FC Basel
- Chairman: Jules Düblin
- Manager: Béla Sárosi
- Ground: Landhof, Basel
- Top goalscorer: League: Josef Hügi (22) All: Josef Hügi (23)
- Highest home attendance: 12,000 on 18 November 1956 vs BSC Young Boys
- Lowest home attendance: 3,500 on 16 June 1957 vs Young Fellows Zürich
- Average home league attendance: 6,415
- ← 1955–561957–58 →

= 1956–57 FC Basel season =

The 1956–57 season was Fussball Club Basel 1893's 63rd season in their existence. It was their eleventh consecutive season in the top flight of Swiss football after their promotion from the Nationalliga B in 1945–46. They played their home games in the Landhof, in the Wettstein Quarter in Kleinbasel. Jules Düblin was again the club's chairman. At the AGM he was voted as club chairman for his eleventh successive term.

== Overview ==
The Hungarian ex-international footballer Béla Sárosi who had been hired in as new team manager the previous season continued as coach this season. Basel played a total of 41 games this season. Of these 41 matches 26 were in the domestic league, three matches were in the Swiss Cup and 12 were friendly matches. The friendly games resulted in five victories, two draws and five defeats. In total, including the test games and the cup competition, 21 games were won, seven were drawn and 13 were lost. In their 41 games they scored 78 and conceded 65 goals.

Check your understanding:
a. Reproduce the part of the FC Basel season text between "The 1956–57 season" and "eleventh successive term.", inclusive.
b. Continue the text on FC Basel's 1956–57 season from where it stops.

Supplied data:

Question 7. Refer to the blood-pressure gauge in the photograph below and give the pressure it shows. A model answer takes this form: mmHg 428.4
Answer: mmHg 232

Answers to the problems:
a.
The 1956–57 season was Fussball Club Basel 1893's 63rd season in their existence. It was their eleventh consecutive season in the top flight of Swiss football after their promotion from the Nationalliga B in 1945–46. They played their home games in the Landhof, in the Wettstein Quarter in Kleinbasel. Jules Düblin was again the club's chairman. At the AGM he was voted as club chairman for his eleventh successive term.

b.
There were fourteen teams contesting the 1956–57 Nationalliga A, these were the top 12 teams from the previous season and the two newly promoted teams Winterthur and Young Fellows Zürich. Again this season, the bottom two teams in the table were to be relegated. Basel won 15 of their 26 games and drew four times and lost seven times. They scored 53 goals and conceded 48. Basel ended the championship with 34 points in 4th position. They were 11 points behind the new champions Young Boys. At the end of the league season, Zürich and Young Fellows Zürich were level with 14 points, joint second last, and therefore they had to play a relegation play-off. Young Fellows won this play-off match and therefore Zürich suffered relegation together with Schaffhausen who had finished in last position.

Josef Hügi was the team's top league goal scorer with 22 goals. He managed three hat-tricks during the league season, in the home match against Zürich (26 August 1956), in the home game against Chiasso (28 October) and in the away game against La Chaux-de-Fonds (3 March 1957). Hügi (II) was third in the league top scorer list, behind Adrien Kauer from La Chaux-de-Fonds with 29 goals and Branislav Vukosavljević from Grasshopper Club who had scored 26 times. Gottlieb Stäuble was the team's second best goal scorer with 10 goals, Peter-Jürgen Sanmann netted eight times and both Hermann Suter and Hansueli Oberer netted six times.

Basel joined the Swiss Cup in the third principal round. They were drawn away against lower tier local team SC Burgdorf and won 1–0. In the fourth round they were drawn away to lower tier Luzern and this ended in a goalless draw after over time. The replay was held at the Landhof but here Basel were knocked out. La Chaux-de-Fonds won the competition.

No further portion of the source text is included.